Aside from the issue of women cycling, the new billboard campaign to encourage reproduction has also sparked much debate and anger among a large group of Iranians who view having more children as economically unfeasible, given Iran's abysmal economy. They express frustration with the status quo and grave concern over adding to their family members. Iranian cartoonist Ehsan Ganji even redesigned the billboard by adding, below the happy cycling family, the mother at home, pregnant and with a child strapped to her back, looking unhappy and standing over a boiling pot.

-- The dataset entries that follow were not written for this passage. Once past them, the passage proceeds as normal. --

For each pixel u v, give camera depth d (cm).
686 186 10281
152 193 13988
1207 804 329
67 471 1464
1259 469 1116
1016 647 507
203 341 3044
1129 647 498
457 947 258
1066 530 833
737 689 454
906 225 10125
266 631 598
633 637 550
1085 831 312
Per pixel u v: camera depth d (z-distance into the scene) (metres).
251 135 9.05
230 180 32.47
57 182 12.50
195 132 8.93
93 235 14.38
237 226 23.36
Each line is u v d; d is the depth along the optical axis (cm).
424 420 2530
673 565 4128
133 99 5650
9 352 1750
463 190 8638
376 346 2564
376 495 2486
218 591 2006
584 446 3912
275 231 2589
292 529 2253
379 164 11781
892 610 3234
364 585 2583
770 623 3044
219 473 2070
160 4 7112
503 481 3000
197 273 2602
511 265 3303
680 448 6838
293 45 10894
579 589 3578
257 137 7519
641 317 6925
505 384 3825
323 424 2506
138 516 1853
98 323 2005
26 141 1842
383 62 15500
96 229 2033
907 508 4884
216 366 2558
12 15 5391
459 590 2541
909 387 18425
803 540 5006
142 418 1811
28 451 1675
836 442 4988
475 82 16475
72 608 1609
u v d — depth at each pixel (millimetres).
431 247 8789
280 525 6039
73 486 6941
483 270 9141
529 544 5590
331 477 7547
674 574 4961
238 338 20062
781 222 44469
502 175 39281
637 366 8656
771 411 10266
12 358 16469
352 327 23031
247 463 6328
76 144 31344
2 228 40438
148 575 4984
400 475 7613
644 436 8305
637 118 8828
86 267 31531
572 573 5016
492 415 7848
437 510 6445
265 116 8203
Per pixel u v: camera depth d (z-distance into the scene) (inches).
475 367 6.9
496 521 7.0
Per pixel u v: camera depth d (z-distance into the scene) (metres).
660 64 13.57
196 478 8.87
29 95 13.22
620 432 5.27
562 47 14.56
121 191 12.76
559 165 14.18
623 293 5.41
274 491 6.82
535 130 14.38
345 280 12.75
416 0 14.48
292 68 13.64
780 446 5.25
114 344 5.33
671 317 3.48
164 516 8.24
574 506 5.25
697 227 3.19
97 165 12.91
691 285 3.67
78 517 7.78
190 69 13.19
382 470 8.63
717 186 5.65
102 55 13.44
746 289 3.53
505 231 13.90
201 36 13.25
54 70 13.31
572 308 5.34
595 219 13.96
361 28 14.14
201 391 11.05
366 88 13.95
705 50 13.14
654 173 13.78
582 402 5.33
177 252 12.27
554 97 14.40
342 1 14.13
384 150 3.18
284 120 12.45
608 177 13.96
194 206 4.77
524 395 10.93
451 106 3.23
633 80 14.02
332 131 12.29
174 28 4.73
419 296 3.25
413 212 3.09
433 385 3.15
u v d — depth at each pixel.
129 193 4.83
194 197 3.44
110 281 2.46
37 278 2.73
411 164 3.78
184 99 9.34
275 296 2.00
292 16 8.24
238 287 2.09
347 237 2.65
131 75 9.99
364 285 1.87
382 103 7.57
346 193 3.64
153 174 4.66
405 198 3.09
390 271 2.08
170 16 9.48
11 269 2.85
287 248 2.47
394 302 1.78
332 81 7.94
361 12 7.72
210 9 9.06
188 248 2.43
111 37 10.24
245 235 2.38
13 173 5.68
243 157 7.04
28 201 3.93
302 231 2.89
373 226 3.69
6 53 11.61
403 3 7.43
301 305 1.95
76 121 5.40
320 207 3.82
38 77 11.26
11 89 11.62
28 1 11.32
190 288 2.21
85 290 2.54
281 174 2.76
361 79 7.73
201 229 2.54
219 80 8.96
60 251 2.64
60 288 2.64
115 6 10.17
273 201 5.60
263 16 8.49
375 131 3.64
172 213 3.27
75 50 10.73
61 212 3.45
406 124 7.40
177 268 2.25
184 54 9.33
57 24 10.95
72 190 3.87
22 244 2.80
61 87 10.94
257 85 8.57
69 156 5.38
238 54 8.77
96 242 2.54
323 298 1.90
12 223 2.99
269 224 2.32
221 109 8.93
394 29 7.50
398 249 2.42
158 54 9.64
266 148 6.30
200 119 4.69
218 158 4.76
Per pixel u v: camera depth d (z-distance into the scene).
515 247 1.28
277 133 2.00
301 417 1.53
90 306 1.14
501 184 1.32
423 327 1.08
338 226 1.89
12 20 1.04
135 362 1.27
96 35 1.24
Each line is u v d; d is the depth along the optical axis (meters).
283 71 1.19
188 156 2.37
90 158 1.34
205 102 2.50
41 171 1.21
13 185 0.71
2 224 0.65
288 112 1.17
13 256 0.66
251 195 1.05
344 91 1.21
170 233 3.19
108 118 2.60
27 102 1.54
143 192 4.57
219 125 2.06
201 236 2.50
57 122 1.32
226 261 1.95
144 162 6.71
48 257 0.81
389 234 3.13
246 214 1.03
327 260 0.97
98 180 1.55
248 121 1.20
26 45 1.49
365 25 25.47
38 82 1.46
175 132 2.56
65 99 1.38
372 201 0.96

Some other points have been brought up as untrue or fudged in the ad, such as the color of the sky (which is blue despite the lingering pollution that seldom allows the sky to be seen in Iran’s bigger and busier cities), but what many took issue with was the absence of the reproductive pillar of any family: the mother. Many believe the mother of a “model family” has been purposely slighted. Others jokingly say the mother has not been overlooked — she is just resting after her latest child-making and childbearing efforts.
Farzin, a graphic designer who holds a master’s degree and owns an advertising company in Tehran, tells Al-Monitor, “While I could list at least 10 gaffes in this painting that stand out as signs of illustration weakness, the most outstanding shortcoming is the absence of a mother figure.”
In another billboard promoting the same subject, the modern family is shown on a rowboat, with the father sitting at one end of the boat and the mother at the other. The boys sitting in between have life jackets on, while the little girl does not. This is another piece of advertising regarded as insensitive toward women.
Mina, a university professor in Tehran who holds a doctorate in sociology and specializes in women’s studies, tells Al-Monitor that omitting women from the billboards is a serious insult to the most significant element of a family: its nucleus. She adds, “I am, however, not surprised at all. It seems like whatever had been done for the advancement of women prior to the 1979 revolution, and all the effort focused on empowering women within the framework of the Islamic penal code — mostly made during President [Mohammad] Khatami’s era — has gone to waste. Sadly, I don’t anticipate things becoming drastically better for women during [Hassan] Rouhani’s presidency.”
An old Persian proverb says, “Mothers are only passersby in their children’s lives,” emphasizing the significance of fathers’ roles in families. Not many Iranians of this era have ever heard the saying, and some of those who have repeat it sarcastically. The extent to which the new administration will push this new national reproductive policy will certainly have ramifications for women's issues, women's rights and field of communications, in which this policy was disseminated.